How the USDA Made Us Fat

The fruits of a professional bureaucracy. Nina Teicholz points out at the Wall Street Journal that:
The Dietary Guidelines for Americans--jointly published by the U.S. Department of Agriculture (USDA) and the Department of Health and Human Services (HHS) every five years--have had a profound influence on the foods Americans produce and consume. Since 1980, they have urged us to cut back on fat, especially the saturated kind found mainly in animal foods such as red meat, butter and cheese. Instead, Americans were told that 60% of their calories should come from carbohydrate-rich foods like pasta, bread, fruit and potatoes. And on the whole, we have dutifully complied. 

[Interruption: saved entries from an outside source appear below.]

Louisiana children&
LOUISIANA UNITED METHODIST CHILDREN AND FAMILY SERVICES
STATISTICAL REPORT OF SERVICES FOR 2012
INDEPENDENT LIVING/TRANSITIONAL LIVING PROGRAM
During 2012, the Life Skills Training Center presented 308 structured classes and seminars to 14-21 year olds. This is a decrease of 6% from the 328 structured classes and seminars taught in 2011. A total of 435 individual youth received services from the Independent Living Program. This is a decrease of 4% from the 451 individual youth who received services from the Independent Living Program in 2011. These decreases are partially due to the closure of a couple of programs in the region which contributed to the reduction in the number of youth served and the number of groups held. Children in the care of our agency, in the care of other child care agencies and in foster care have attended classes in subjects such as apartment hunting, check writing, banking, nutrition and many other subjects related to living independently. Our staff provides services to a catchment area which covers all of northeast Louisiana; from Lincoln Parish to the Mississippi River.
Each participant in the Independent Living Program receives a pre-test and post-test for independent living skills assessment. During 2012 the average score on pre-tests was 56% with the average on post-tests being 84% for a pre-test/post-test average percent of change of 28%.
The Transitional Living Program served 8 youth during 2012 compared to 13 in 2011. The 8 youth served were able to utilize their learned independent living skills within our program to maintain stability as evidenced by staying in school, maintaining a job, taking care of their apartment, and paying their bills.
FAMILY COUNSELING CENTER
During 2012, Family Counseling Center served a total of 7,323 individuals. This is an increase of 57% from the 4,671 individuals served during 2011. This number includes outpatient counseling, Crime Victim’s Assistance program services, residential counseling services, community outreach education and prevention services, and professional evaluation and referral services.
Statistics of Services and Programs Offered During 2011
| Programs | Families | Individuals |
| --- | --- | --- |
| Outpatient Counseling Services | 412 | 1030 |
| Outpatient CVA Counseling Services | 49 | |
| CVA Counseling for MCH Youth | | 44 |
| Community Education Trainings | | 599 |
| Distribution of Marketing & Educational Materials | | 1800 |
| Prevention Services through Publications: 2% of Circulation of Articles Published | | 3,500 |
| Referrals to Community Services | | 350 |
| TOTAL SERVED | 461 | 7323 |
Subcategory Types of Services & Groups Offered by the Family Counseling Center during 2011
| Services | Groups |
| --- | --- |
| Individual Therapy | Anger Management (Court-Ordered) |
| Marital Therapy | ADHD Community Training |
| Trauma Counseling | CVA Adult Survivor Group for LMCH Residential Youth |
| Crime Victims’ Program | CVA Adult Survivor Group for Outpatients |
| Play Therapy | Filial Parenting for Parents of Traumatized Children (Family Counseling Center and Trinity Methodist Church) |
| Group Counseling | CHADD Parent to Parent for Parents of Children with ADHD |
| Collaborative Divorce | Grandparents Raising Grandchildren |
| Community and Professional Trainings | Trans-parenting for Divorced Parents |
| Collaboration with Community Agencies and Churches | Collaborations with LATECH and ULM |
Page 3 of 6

By the turn of the millennium, however, clinical trials funded by the National Institutes of Health (NIH) were showing that a low-fat regime neither improved our health nor slimmed our waistlines. Consequently, in 2000 the Dietary Guidelines committee started to tiptoe away from the low-fat diet, and by 2010 its members had backed off any mention of limits on total fat. 
Yet most Americans are still actively trying to avoid fat, according to a recent Gallup poll. They are not aware of the USDA's crucial about-face because the agency hasn't publicized the changes. Perhaps it did not want to be held responsible for the consequences of a quarter-century of misguided advice, especially since many experts now believe the increase in carbohydrates that authorities recommended has contributed to our obesity and diabetes epidemics.
(Source). I would note that the recommendations regarding salt intake also lack any scientific evidence to support them.